Thank you for welcoming me into the group.

I thought that my Facebook Group maybe of interest to some of you. 

I set up Jo's Odd Shoes about 9 months ago because I could only wear 1 shoe and I had lots of odd shoes to share with other people. It turns out I'm not the only person in this situation and there are lots of us around. It means that if we buy a pair of shoes the odd can go on the group and be given to someone who needs it. 

All we ask for is the postage that it costs to send the shoe  (normally £2.90 second class post). 

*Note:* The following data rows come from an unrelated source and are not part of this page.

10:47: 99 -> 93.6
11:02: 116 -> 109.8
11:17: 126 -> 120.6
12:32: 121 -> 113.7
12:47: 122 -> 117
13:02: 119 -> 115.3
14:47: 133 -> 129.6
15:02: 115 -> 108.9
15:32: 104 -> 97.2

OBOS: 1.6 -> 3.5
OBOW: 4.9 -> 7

If you would like to join us our Facebook group is 
https://www.facebook.com/groups/1137501236377047/

Many Thanks for your interest

Jo


----------



## Northerner (Jan 4, 2018)

Sounds like a great idea Jo, I wish you success


----------



## Flower (Jan 4, 2018)

Hello and welcome Jo, that sounds like a fabulous idea . 

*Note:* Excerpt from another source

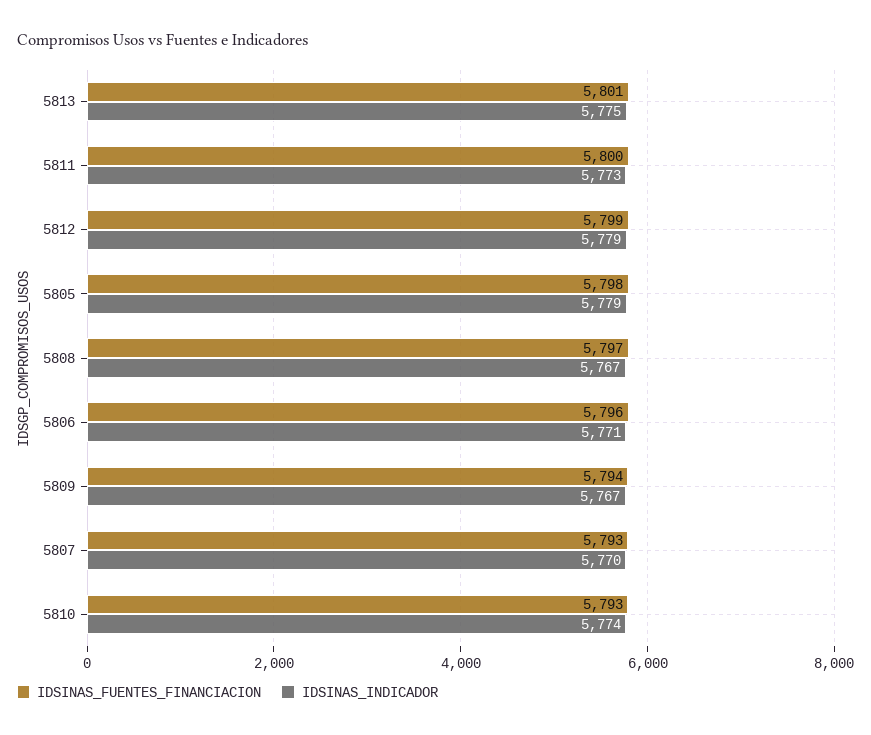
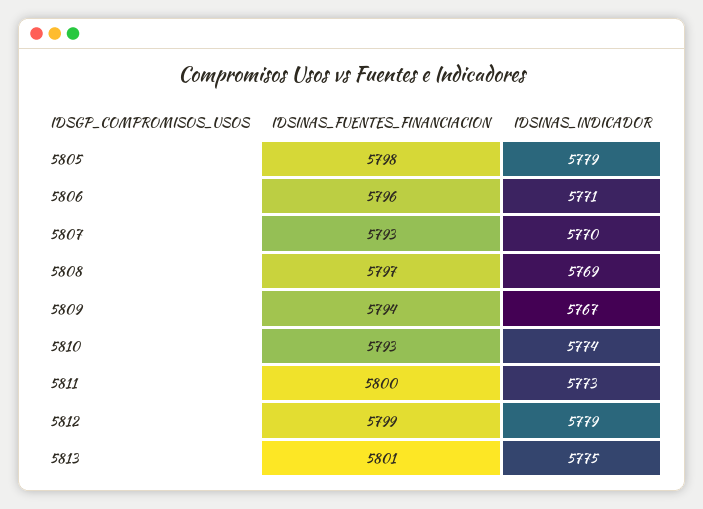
IDSINAS_INDICADOR, 5808: 5767 -> 5769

I haven't been able to wear a pair of shoes for about 20 years and have numerous brand new single shoes sitting in the cupboard with the labels still on. I have thought about how I could give them away but haven't found anywhere.

I'm not on Facebook but wish you well with your scheme


----------



## Grogg1 (Jan 4, 2018)

Jo O'Callaghan said:


> Thank you for welcoming me into the group.
> 
> I thought that my Facebook Group maybe of interest to some of you.
> 
> ...


Do you include Children's shoes as my great niece requires two pairs of shoes every few months as she has a leg brace


----------